──────── Page excerpt ────────
SyntaxNet is a framework for what’s known in academic circles as a syntactic parser, which is a key first component in many NLU systems. Given a sentence as input, it tags each word with a part-of-speech (POS) tag that describes the word's syntactic function, and it determines the syntactic relationships between words in the sentence, represented in the dependency parse tree. These syntactic relationships are directly related to the underlying meaning of the sentence in question. To take a very simple example, consider the following dependency tree for Alice saw Bob:


This structure encodes that Alice and Bob are nouns and saw is a verb. The main verb saw is the root of the sentence and Alice is the subject (nsubj) of saw, while Bob is its direct object (dobj). As expected, Parsey McParseface analyzes this sentence correctly, but also understands the following more complex example:


This structure again encodes the fact that Alice and Bob are the subject and object respectively of saw, in addition that Alice is modified by a relative clause with the verb reading, that saw is modified by the temporal modifier yesterday, and so on. The grammatical relationships encoded in dependency structures allow us to easily recover the answers to various questions, for example whom did Alice see?, who saw Bob?, what had Alice been reading about? or when did Alice see Bob?.

Why is Parsing So Hard For Computers to Get Right?
──────── Listing ────────
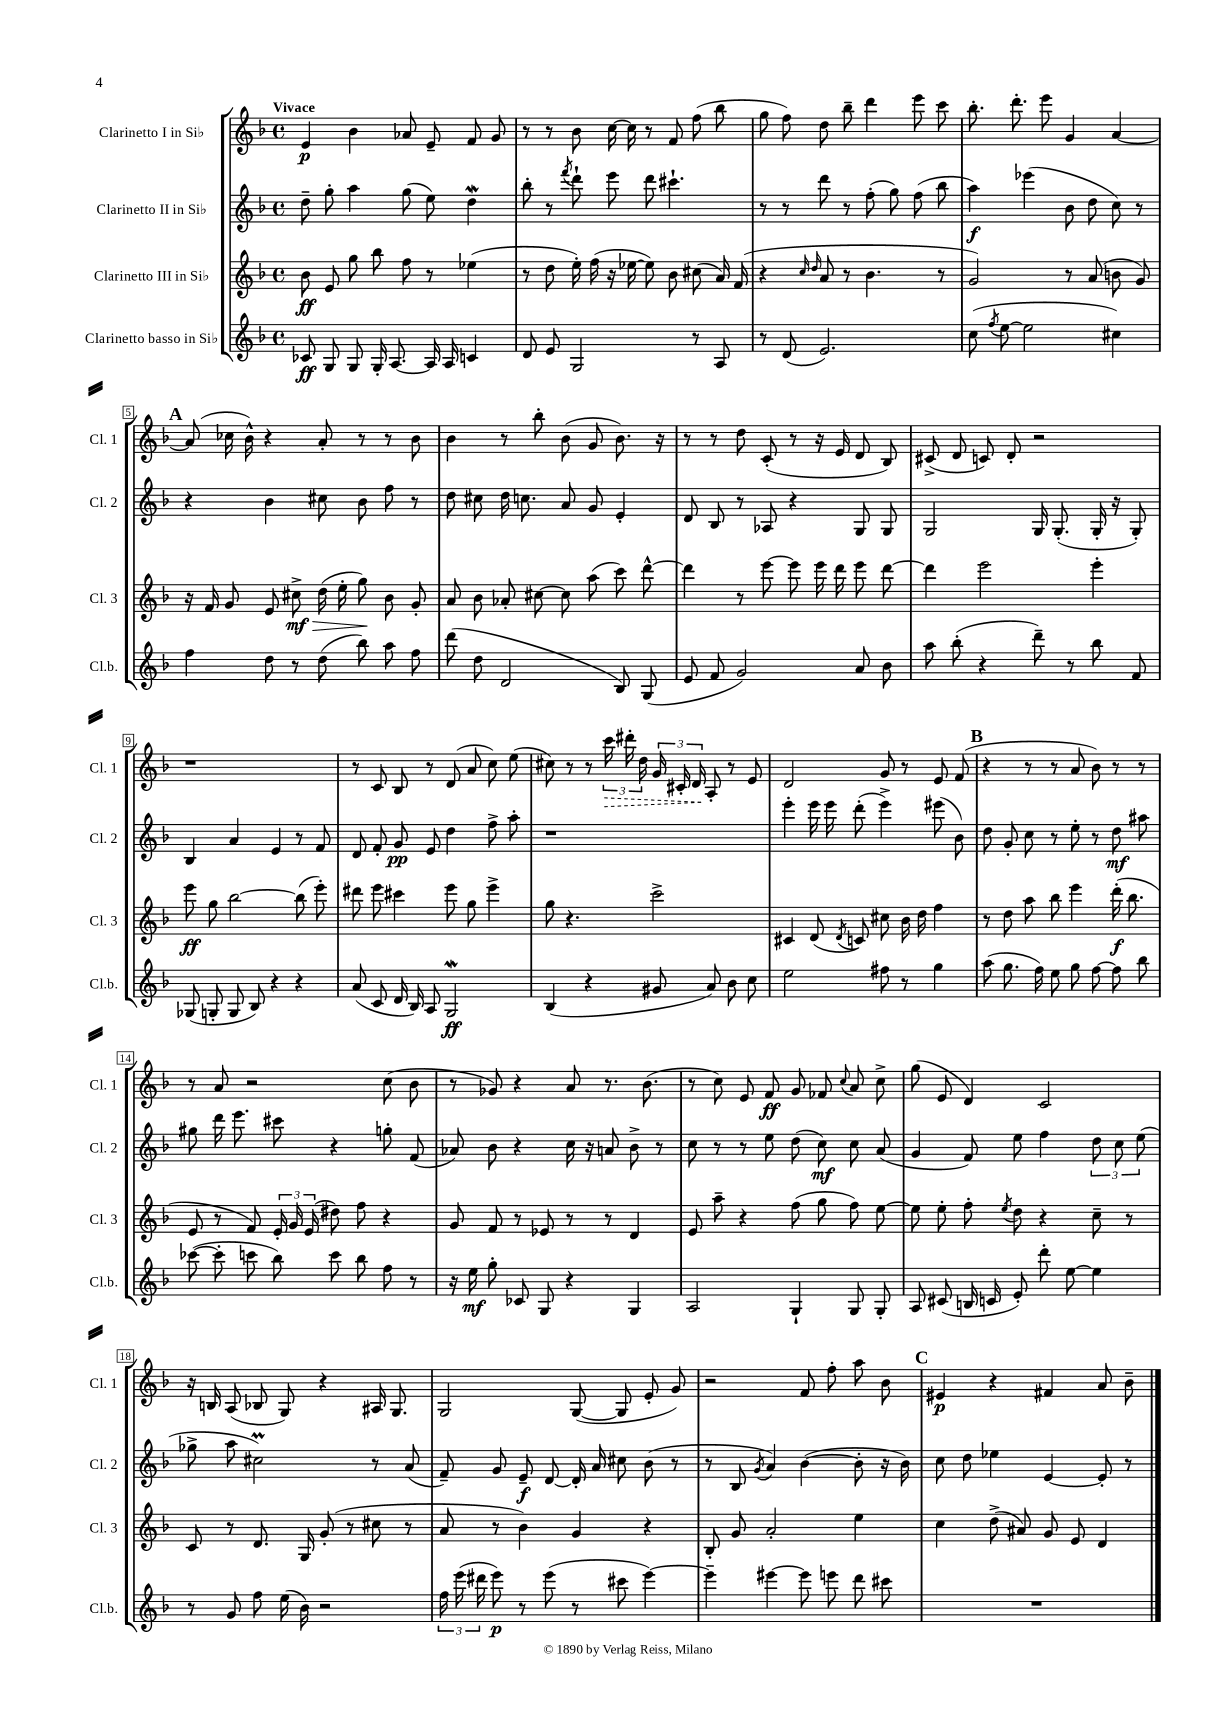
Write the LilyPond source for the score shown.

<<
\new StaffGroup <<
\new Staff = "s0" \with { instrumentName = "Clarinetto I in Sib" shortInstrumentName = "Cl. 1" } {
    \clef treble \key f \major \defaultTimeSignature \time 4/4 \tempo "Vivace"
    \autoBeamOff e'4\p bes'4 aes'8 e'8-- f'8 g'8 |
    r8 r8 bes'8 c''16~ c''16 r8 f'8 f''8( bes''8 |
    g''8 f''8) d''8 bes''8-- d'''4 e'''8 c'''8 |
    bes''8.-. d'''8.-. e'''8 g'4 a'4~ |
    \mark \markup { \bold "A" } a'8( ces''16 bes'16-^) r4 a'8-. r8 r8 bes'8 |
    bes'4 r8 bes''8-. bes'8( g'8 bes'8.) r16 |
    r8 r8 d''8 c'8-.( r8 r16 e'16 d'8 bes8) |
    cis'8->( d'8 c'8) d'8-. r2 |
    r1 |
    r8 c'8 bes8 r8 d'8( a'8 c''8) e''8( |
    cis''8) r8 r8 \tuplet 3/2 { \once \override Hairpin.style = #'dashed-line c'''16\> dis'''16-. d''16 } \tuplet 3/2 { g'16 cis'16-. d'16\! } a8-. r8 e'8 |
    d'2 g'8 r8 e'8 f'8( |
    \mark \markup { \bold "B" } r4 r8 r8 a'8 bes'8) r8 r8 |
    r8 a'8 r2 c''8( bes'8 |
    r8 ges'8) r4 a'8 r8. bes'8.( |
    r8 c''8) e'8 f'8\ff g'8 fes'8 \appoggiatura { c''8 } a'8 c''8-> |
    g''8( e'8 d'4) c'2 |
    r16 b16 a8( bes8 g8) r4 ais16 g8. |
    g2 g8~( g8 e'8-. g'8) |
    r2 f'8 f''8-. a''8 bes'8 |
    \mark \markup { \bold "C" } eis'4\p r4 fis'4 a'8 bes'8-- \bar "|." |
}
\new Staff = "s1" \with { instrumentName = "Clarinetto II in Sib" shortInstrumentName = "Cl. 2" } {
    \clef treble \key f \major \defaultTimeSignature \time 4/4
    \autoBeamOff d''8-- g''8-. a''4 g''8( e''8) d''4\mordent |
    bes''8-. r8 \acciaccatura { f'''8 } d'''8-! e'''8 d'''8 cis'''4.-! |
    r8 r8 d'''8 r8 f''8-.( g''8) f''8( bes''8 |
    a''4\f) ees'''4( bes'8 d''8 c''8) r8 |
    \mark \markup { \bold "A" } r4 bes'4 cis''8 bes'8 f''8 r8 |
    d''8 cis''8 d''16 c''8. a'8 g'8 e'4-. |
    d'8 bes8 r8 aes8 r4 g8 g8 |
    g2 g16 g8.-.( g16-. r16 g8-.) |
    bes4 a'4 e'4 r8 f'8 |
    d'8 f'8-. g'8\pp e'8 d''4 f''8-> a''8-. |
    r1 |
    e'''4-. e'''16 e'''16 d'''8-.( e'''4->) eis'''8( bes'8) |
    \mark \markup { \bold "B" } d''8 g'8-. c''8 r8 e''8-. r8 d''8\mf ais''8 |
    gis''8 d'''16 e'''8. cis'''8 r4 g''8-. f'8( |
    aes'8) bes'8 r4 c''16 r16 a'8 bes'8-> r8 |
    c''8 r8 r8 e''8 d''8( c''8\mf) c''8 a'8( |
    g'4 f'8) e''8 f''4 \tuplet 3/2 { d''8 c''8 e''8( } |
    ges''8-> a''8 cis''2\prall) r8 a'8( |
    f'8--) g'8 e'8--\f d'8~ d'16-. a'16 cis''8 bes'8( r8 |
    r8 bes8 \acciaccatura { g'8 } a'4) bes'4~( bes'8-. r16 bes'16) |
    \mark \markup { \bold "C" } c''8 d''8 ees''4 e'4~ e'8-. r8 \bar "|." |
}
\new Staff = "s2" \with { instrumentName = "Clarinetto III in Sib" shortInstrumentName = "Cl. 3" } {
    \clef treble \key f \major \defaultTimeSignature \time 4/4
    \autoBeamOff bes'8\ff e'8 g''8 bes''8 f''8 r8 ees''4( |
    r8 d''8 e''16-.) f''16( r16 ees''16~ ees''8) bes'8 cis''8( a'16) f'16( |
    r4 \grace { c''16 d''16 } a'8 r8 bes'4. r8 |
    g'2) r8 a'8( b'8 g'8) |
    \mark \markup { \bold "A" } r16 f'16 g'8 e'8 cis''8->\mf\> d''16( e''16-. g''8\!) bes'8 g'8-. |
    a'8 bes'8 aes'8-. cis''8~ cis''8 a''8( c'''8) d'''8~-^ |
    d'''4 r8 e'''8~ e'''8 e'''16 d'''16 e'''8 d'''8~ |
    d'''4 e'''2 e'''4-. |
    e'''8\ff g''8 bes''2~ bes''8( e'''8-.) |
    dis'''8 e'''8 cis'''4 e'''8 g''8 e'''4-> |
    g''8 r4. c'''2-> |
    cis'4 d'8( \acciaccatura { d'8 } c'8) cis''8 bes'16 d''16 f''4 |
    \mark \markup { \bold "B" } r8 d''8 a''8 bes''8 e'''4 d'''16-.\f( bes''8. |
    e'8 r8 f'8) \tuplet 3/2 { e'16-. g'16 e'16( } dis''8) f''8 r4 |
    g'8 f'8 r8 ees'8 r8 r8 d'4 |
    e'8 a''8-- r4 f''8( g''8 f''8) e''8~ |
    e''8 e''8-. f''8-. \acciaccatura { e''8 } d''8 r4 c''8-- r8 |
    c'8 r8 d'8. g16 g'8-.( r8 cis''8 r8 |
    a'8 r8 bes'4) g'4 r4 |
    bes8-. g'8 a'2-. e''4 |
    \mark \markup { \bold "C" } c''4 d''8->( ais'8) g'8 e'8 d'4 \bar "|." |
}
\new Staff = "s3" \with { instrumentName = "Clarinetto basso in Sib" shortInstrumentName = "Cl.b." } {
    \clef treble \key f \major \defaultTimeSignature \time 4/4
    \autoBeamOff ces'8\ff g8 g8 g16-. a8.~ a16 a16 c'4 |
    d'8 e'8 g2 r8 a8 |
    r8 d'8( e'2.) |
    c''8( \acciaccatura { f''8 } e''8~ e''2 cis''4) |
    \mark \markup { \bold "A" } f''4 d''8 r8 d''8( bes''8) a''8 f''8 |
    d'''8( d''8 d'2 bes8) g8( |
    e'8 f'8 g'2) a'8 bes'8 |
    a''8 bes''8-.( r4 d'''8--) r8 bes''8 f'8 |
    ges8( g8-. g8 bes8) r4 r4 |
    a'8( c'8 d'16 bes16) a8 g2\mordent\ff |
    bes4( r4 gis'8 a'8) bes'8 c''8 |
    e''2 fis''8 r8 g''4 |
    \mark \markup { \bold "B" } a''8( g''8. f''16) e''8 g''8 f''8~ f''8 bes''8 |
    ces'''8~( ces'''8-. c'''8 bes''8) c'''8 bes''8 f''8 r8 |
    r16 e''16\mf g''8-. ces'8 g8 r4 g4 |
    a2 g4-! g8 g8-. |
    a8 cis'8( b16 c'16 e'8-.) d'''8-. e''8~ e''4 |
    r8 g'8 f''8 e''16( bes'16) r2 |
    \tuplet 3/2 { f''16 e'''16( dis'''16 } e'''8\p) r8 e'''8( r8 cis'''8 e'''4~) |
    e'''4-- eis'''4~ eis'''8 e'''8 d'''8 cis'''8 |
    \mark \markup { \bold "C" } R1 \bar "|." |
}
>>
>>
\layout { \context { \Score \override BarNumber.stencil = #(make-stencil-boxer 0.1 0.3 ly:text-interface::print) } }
────────
> Work to complete
**a)** In the SyntaxNet excerpt, which word is identified as the root of the sentence Alice saw Bob?
**b)** Report each line of the entries that contains the string "markup".

> Exercise answers
**a)** The main verb, saw

**b)**
    \mark \markup { \bold "A" } a'8( ces''16 bes'16-^) r4 a'8-. r8 r8 bes'8 |
    \mark \markup { \bold "B" } r4 r8 r8 a'8 bes'8) r8 r8 |
    \mark \markup { \bold "C" } eis'4\p r4 fis'4 a'8 bes'8-- \bar "|." |
    \mark \markup { \bold "A" } r4 bes'4 cis''8 bes'8 f''8 r8 |
    \mark \markup { \bold "B" } d''8 g'8-. c''8 r8 e''8-. r8 d''8\mf ais''8 |
    \mark \markup { \bold "C" } c''8 d''8 ees''4 e'4~ e'8-. r8 \bar "|." |
    \mark \markup { \bold "A" } r16 f'16 g'8 e'8 cis''8->\mf\> d''16( e''16-. g''8\!) bes'8 g'8-. |
    \mark \markup { \bold "B" } r8 d''8 a''8 bes''8 e'''4 d'''16-.\f( bes''8. |
    \mark \markup { \bold "C" } c''4 d''8->( ais'8) g'8 e'8 d'4 \bar "|." |
    \mark \markup { \bold "A" } f''4 d''8 r8 d''8( bes''8) a''8 f''8 |
    \mark \markup { \bold "B" } a''8( g''8. f''16) e''8 g''8 f''8~ f''8 bes''8 |
    \mark \markup { \bold "C" } R1 \bar "|." |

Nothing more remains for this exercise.